Model	Total Params(M)	Trainable(M)	Throughput(img/s)	Mins/Epoch
CLIP	123.0	123.0	205	3.0
LoRA	88.4	5.5	308	0.45
DCRM-ViT	90.3	3.3	335	0.3

Using bottleneck dimension \(h=120\) for PSN results in approx. 3.0M parameters (the bulk of trainable params), but it only runs once per batch to generate shared weights, approx. 7 MFLOPs (< 0.04% of ViT-B). Trainable parameters represent only 3.5% of ViT-B.

Key Findings¶

RMB is the absolute core: localized low-rank residuals are the primary source of adaptation capacity.
DR / PSN / Bi-level meta-learning act as "organizers": they determine how capacity is allocated; removing any causes a 4-5 pt drop.
In zero-shot scenarios, MedCLIP/BioMedCLIP exceed CLIP on fetal data but remain lower than DCRM-ViT and perform worse than CLIP on natural datasets. DCRM-ViT achieves the highest performance on both, meeting the "no mutual damage" goal.
Cross-domain transfer is optimal without any test-time updates.

Highlights & Insights¶

Parameter generation based on "Continuous Domain" assumption: Modeling "how medical an image is" as a soft probability and using a hypernetwork for on-the-fly synthesis is a clean engineering realization of the "domain is continuous" observation.
Modifying Q/V while keeping K frozen: A restrained design that allows for domain adaptation in attention while preserving the true correlation structure, preventing the correction from polluting similarity calculations.
Bi-level optimization decouples "Meta-knowledge" and "Task Representation": Freezing the hypernetwork from trying to please all tasks simultaneously reduces gradient interference.
High efficiency: 3.3M trainable parameters and negligible FLOPs increase make it clinical-deployment friendly.

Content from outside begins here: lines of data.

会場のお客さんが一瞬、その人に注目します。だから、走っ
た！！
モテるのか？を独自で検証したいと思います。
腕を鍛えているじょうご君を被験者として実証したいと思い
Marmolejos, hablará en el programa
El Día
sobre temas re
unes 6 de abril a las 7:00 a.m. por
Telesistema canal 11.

Limitations & Future Work¶

Only two domains (medical/natural): Whether soft routing remains stable when expanded to three or more domains (e.g., individual medical modalities) has not been verified.
Domain classifier requires supervision: \(L_{domain}\) relies on true domain labels during training.
Scope of medical data: Primarily fetal ultrasound + cardiac CT/MRI. Generalization to pathology slides, endoscopy, or X-rays is yet to be confirmed.
PSN is the parameter bottleneck: While FLOPs are small, the parameter count of the hypernetwork itself is significant (3.0M/3.3M).

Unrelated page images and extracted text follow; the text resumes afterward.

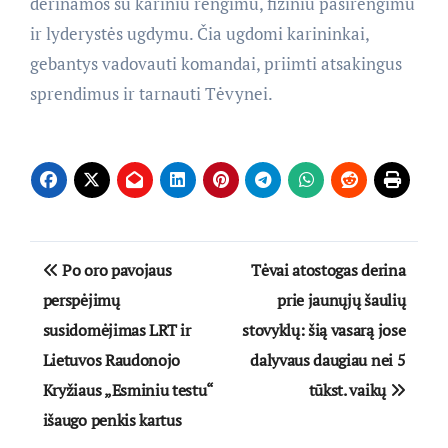
derinamos su kariniu rengimu, fiziniu pasirengimu
ir lyderystės ugdymu. Čia ugdomi karininkai,
gebantys vadovauti komandai, priimti atsakingus
sprendimus ir tarnauti Tėvynei.
Navigacija
Po oro pavojaus
Tėvai atostogas derina
tarp
perspėjimų
prie jaunųjų šaulių
susidomėjimas LRT ir
stovyklų: šią vasarą jose
įrašų
Lietuvos Raudonojo
dalyvaus daugiau nei 5
Kryžiaus „Esminiu testu“
tūkst. vaikų
išaugo penkis kartus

vs LoRA / AdaptFormer (Static PEFT): DCRM-ViT uses DR→PSN for per-sample generation rather than fixed weights for all inputs.
vs ExPLoRA / Supernet: DCRM-ViT maintains a frozen backbone and avoids weight switching or discrete sub-network selection, relying on continuous input-conditioned generation.
vs Test-Time Adaptation (TTA): DCRM-ViT performs a single forward pass without the latency and memory overhead of inference-time parameter updates.

Rating¶

Novelty: ⭐⭐⭐⭐ "Soft routing + Hypernetwork synthesis + Bi-level decoupling" is a well-integrated combination.
Experimental Thoroughness: ⭐⭐⭐⭐ Covers various tasks and detailed ablations, though modal coverage is relatively narrow.
Writing Quality: ⭐⭐⭐ Motivation and methodology are clear, though the numerous components (DR/PSN/RMB/TALer/DALer/GCU/DAB) require careful reading.
Value: ⭐⭐⭐⭐ Highly practical for clinical deployment due to low overhead and update-free adaptation.